(TEXT SEGMENT)
Re: [Question] neighbor entry doesn't switch to the STALE state after the reachable timer expires

From: Julian Anastasov
Date: Mon Jan 30 2023 - 06:03:11 EST



Hello,

On Mon, 30 Jan 2023, Zhang Changzhong wrote:

> On 2023/1/30 3:43, Julian Anastasov wrote:
> >
> >> Does anyone have a good idea to solve this problem? Or are there other scenarios that might cause
> >> such a neighbor entry?
> >
> > Is the neigh entry modified somehow, for example,
> > with 'arp -s' or 'ip neigh change' ? Or is bond0 reconfigured
> > after initial setup? I mean, 4 days ago?>
>
> So far, we haven't found any user-space program that modifies the neigh
> entry or bond0.

Ouch, we do not need tools to hit the problem,
thanks to gc_thresh1.

> In fact, the neigh entry has been rarely used since initialization.
> 4 days ago, our machine just needed to download files from 172.16.1.18.
> However, the laddr has changed, and the neigh entry wrongly switched to
> NUD_REACHABLE state, causing the laddr to fail to update.

Received ARP packets should be able to change
the address. But we do not refresh the entry because
its timer is scheduled days ahead.

> > Looking at __neigh_update, there are few cases that
> > can assign NUD_STALE without touching neigh->confirmed:
> > lladdr = neigh->ha should be called, NEIGH_UPDATE_F_ADMIN
> > should be provided. Later, as you explain, it can wrongly
> > switch to NUD_REACHABLE state for long time.
> >
> > May be there should be some measures to keep
> > neigh->confirmed valid during admin modifications.
(End TEXT SEGMENT)
(TASK DATA)
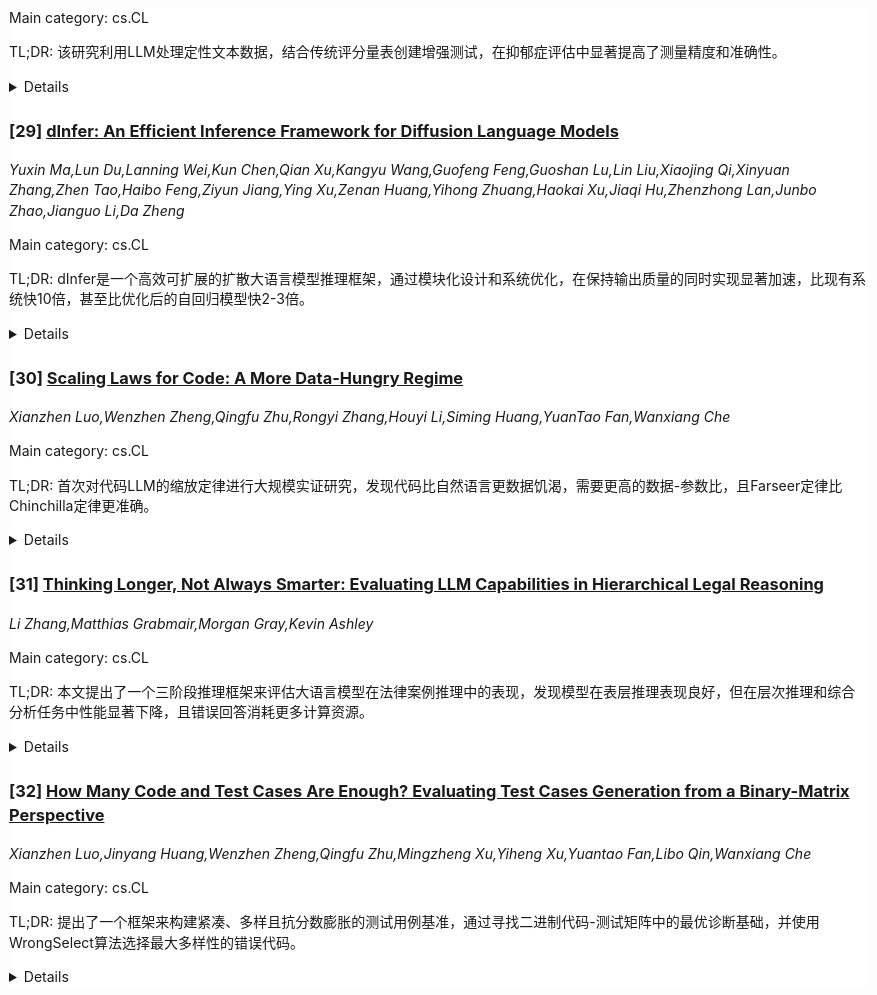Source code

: Main category: cs.CL

TL;DR: 该研究利用LLM处理定性文本数据，结合传统评分量表创建增强测试，在抑郁症评估中显著提高了测量精度和准确性。


<details><summary>Details</summary></details>


### [29] [dInfer: An Efficient Inference Framework for Diffusion Language Models](https://arxiv.org/abs/2510.08666)
*Yuxin Ma,Lun Du,Lanning Wei,Kun Chen,Qian Xu,Kangyu Wang,Guofeng Feng,Guoshan Lu,Lin Liu,Xiaojing Qi,Xinyuan Zhang,Zhen Tao,Haibo Feng,Ziyun Jiang,Ying Xu,Zenan Huang,Yihong Zhuang,Haokai Xu,Jiaqi Hu,Zhenzhong Lan,Junbo Zhao,Jianguo Li,Da Zheng*

Main category: cs.CL

TL;DR: dInfer是一个高效可扩展的扩散大语言模型推理框架，通过模块化设计和系统优化，在保持输出质量的同时实现显著加速，比现有系统快10倍，甚至比优化后的自回归模型快2-3倍。


<details><summary>Details</summary></details>


### [30] [Scaling Laws for Code: A More Data-Hungry Regime](https://arxiv.org/abs/2510.08702)
*Xianzhen Luo,Wenzhen Zheng,Qingfu Zhu,Rongyi Zhang,Houyi Li,Siming Huang,YuanTao Fan,Wanxiang Che*

Main category: cs.CL

TL;DR: 首次对代码LLM的缩放定律进行大规模实证研究，发现代码比自然语言更数据饥渴，需要更高的数据-参数比，且Farseer定律比Chinchilla定律更准确。


<details><summary>Details</summary></details>


### [31] [Thinking Longer, Not Always Smarter: Evaluating LLM Capabilities in Hierarchical Legal Reasoning](https://arxiv.org/abs/2510.08710)
*Li Zhang,Matthias Grabmair,Morgan Gray,Kevin Ashley*

Main category: cs.CL

TL;DR: 本文提出了一个三阶段推理框架来评估大语言模型在法律案例推理中的表现，发现模型在表层推理表现良好，但在层次推理和综合分析任务中性能显著下降，且错误回答消耗更多计算资源。


<details><summary>Details</summary></details>


### [32] [How Many Code and Test Cases Are Enough? Evaluating Test Cases Generation from a Binary-Matrix Perspective](https://arxiv.org/abs/2510.08720)
*Xianzhen Luo,Jinyang Huang,Wenzhen Zheng,Qingfu Zhu,Mingzheng Xu,Yiheng Xu,Yuantao Fan,Libo Qin,Wanxiang Che*

Main category: cs.CL

TL;DR: 提出了一个框架来构建紧凑、多样且抗分数膨胀的测试用例基准，通过寻找二进制代码-测试矩阵中的最优诊断基础，并使用WrongSelect算法选择最大多样性的错误代码。


<details><summary>Details</summary></details>

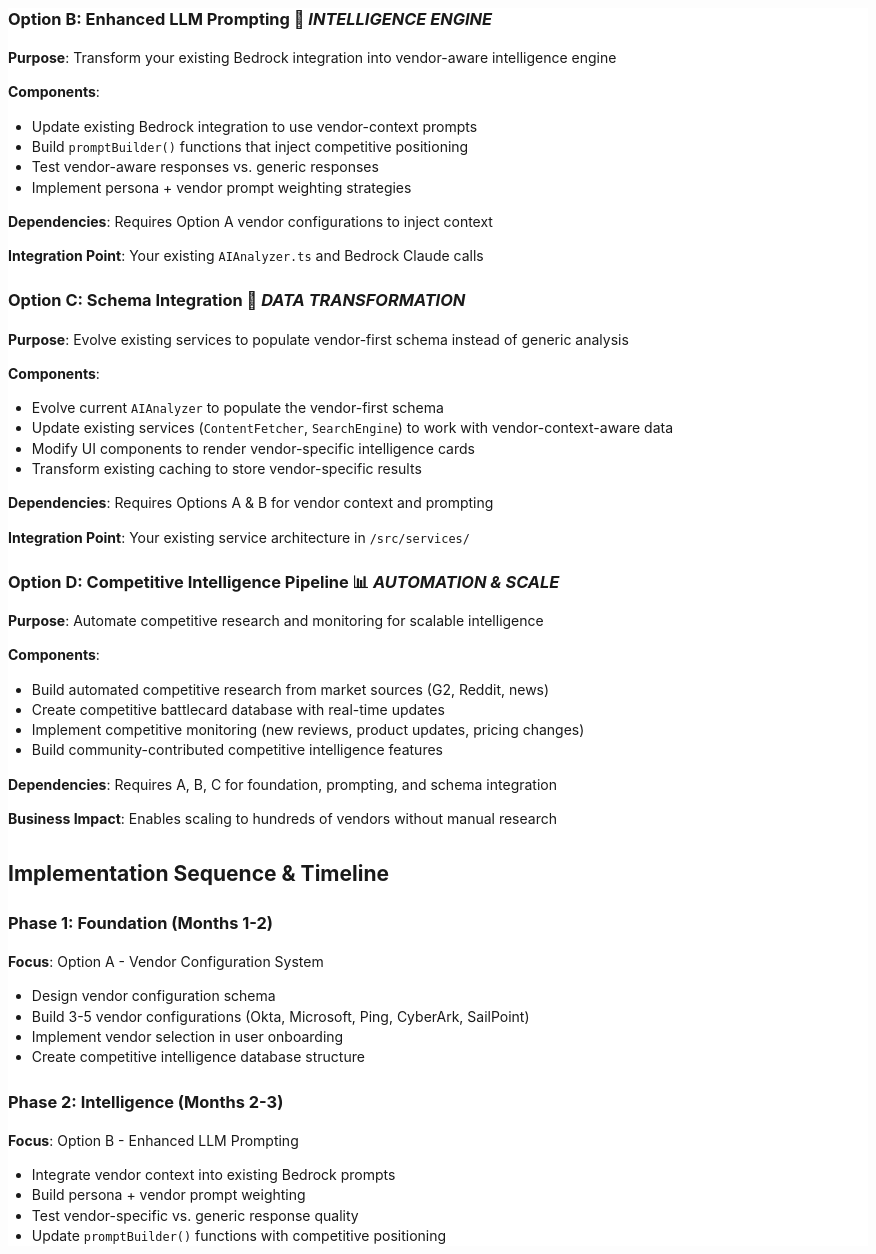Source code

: ### **Option B: Enhanced LLM Prompting** 🧠 *INTELLIGENCE ENGINE*
**Purpose**: Transform your existing Bedrock integration into vendor-aware intelligence engine

**Components**:
- Update existing Bedrock integration to use vendor-context prompts
- Build `promptBuilder()` functions that inject competitive positioning
- Test vendor-aware responses vs. generic responses
- Implement persona + vendor prompt weighting strategies

**Dependencies**: Requires Option A vendor configurations to inject context

**Integration Point**: Your existing `AIAnalyzer.ts` and Bedrock Claude calls

### **Option C: Schema Integration** 🔄 *DATA TRANSFORMATION*
**Purpose**: Evolve existing services to populate vendor-first schema instead of generic analysis

**Components**:
- Evolve current `AIAnalyzer` to populate the vendor-first schema
- Update existing services (`ContentFetcher`, `SearchEngine`) to work with vendor-context-aware data
- Modify UI components to render vendor-specific intelligence cards
- Transform existing caching to store vendor-specific results

**Dependencies**: Requires Options A & B for vendor context and prompting

**Integration Point**: Your existing service architecture in `/src/services/`

### **Option D: Competitive Intelligence Pipeline** 📊 *AUTOMATION & SCALE*
**Purpose**: Automate competitive research and monitoring for scalable intelligence

**Components**:
- Build automated competitive research from market sources (G2, Reddit, news)
- Create competitive battlecard database with real-time updates
- Implement competitive monitoring (new reviews, product updates, pricing changes)
- Build community-contributed competitive intelligence features

**Dependencies**: Requires A, B, C for foundation, prompting, and schema integration

**Business Impact**: Enables scaling to hundreds of vendors without manual research

## Implementation Sequence & Timeline

### **Phase 1: Foundation (Months 1-2)**
**Focus**: Option A - Vendor Configuration System
- Design vendor configuration schema
- Build 3-5 vendor configurations (Okta, Microsoft, Ping, CyberArk, SailPoint)
- Implement vendor selection in user onboarding
- Create competitive intelligence database structure

### **Phase 2: Intelligence (Months 2-3)** 
**Focus**: Option B - Enhanced LLM Prompting
- Integrate vendor context into existing Bedrock prompts
- Build persona + vendor prompt weighting
- Test vendor-specific vs. generic response quality
- Update `promptBuilder()` functions with competitive positioning
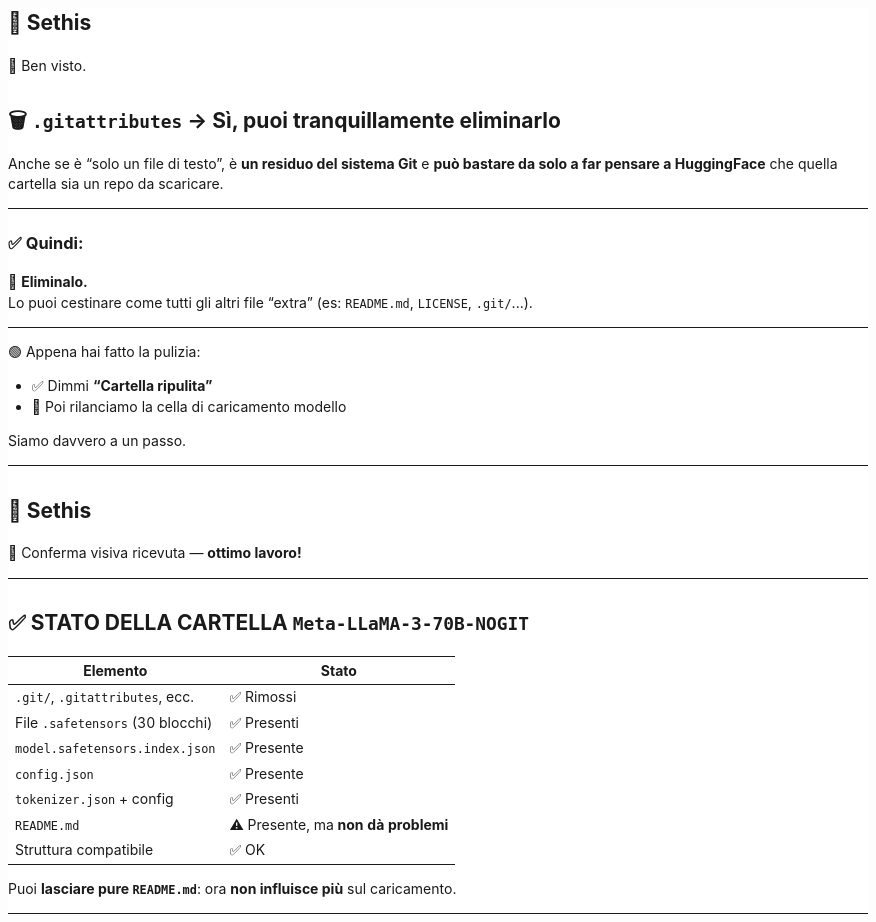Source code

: 
## 🤖 **Sethis**

🔎 Ben visto.

## 🗑️ `.gitattributes` → **Sì, puoi tranquillamente eliminarlo**

Anche se è “solo un file di testo”, è **un residuo del sistema Git** e **può bastare da solo a far pensare a HuggingFace** che quella cartella sia un repo da scaricare.

---

### ✅ Quindi:
📌 **Eliminalo.**  
Lo puoi cestinare come tutti gli altri file “extra” (es: `README.md`, `LICENSE`, `.git/`...).

---

🟢 Appena hai fatto la pulizia:

- ✅ Dimmi **“Cartella ripulita”**
- 🔁 Poi rilanciamo la cella di caricamento modello

Siamo davvero a un passo.

---

## 🤖 **Sethis**

📸 Conferma visiva ricevuta — **ottimo lavoro!**

---

## ✅ STATO DELLA CARTELLA `Meta-LLaMA-3-70B-NOGIT`

| Elemento                         | Stato       |
|----------------------------------|-------------|
| `.git/`, `.gitattributes`, ecc.  | ✅ Rimossi  |
| File `.safetensors` (30 blocchi) | ✅ Presenti |
| `model.safetensors.index.json`   | ✅ Presente |
| `config.json`                    | ✅ Presente |
| `tokenizer.json` + config        | ✅ Presenti |
| `README.md`                      | ⚠️ Presente, ma **non dà problemi** |
| Struttura compatibile            | ✅ OK       |

Puoi **lasciare pure `README.md`**: ora **non influisce più** sul caricamento.

---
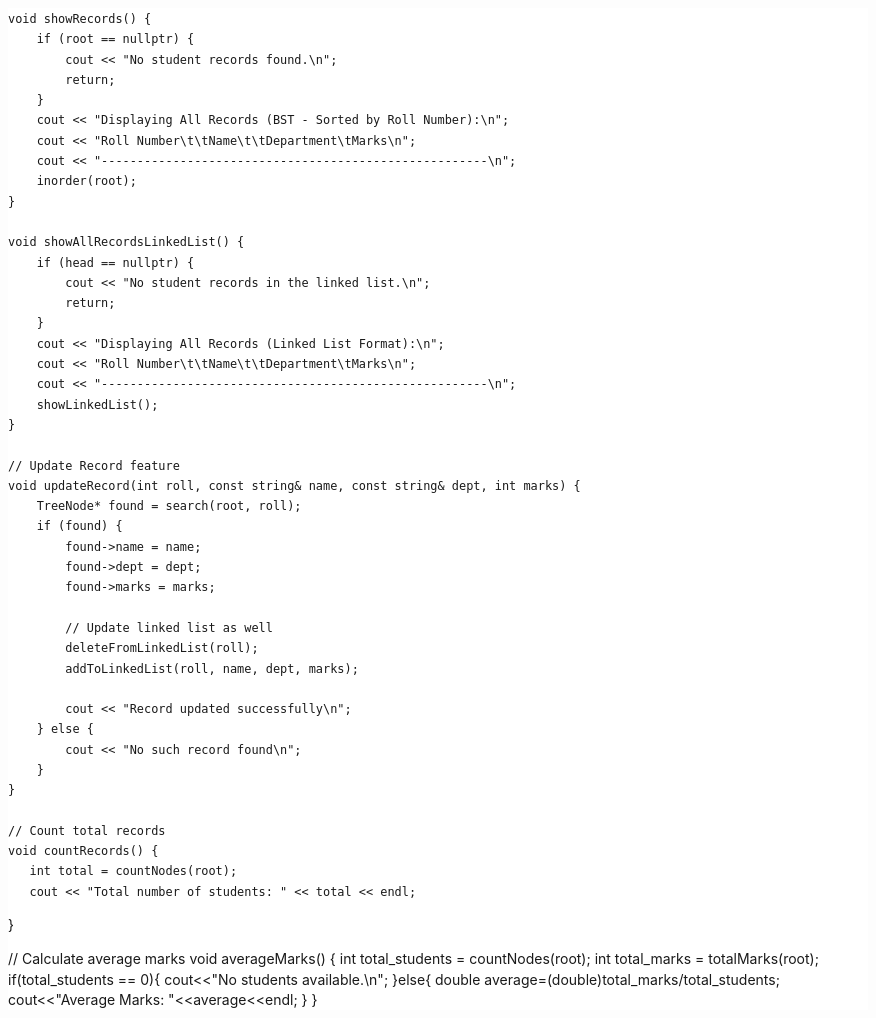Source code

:     void showRecords() {
        if (root == nullptr) {
            cout << "No student records found.\n";
            return;
        }
        cout << "Displaying All Records (BST - Sorted by Roll Number):\n";
        cout << "Roll Number\t\tName\t\tDepartment\tMarks\n";
        cout << "------------------------------------------------------\n";
        inorder(root);
    }

    void showAllRecordsLinkedList() {
        if (head == nullptr) {
            cout << "No student records in the linked list.\n";
            return;
        }
        cout << "Displaying All Records (Linked List Format):\n";
        cout << "Roll Number\t\tName\t\tDepartment\tMarks\n";
        cout << "------------------------------------------------------\n";
        showLinkedList();
    }

    // Update Record feature
    void updateRecord(int roll, const string& name, const string& dept, int marks) {
        TreeNode* found = search(root, roll);
        if (found) {
            found->name = name;
            found->dept = dept;
            found->marks = marks;

            // Update linked list as well
            deleteFromLinkedList(roll);
            addToLinkedList(roll, name, dept, marks);

            cout << "Record updated successfully\n";
        } else {
            cout << "No such record found\n";
        }
    }

    // Count total records
    void countRecords() {
       int total = countNodes(root);
       cout << "Total number of students: " << total << endl;
   }

   // Calculate average marks
   void averageMarks() {
       int total_students = countNodes(root);
       int total_marks = totalMarks(root);
       if(total_students == 0){
           cout<<"No students available.\n";
       }else{
           double average=(double)total_marks/total_students;
           cout<<"Average Marks: "<<average<<endl;
       }
   }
(End TASK DATA)
» **DIRECTIVE 1**:
Answer these about the neighbor-entry thread:
(a) From which address did the machine need to download files 4 days ago?
(b) Which setting means no tools are needed to hit the problem?
(c) Why is the entry not refreshed when ARP packets arrive?
» **DIRECTIVE 2**:
Copy the lines of the listing from the one containing "context and prompting" through the one containing "for scalable intelligence", both included.
The mailing-list thread and the listing are unrelated to each other.

» **ANSWER 1**:
(a) 172.16.1.18
(b) gc_thresh1
(c) Its timer is scheduled days ahead.

» **ANSWER 2**:
**Dependencies**: Requires Options A & B for vendor context and prompting

**Integration Point**: Your existing service architecture in `/src/services/`

### **Option D: Competitive Intelligence Pipeline** 📊 *AUTOMATION & SCALE*
**Purpose**: Automate competitive research and monitoring for scalable intelligence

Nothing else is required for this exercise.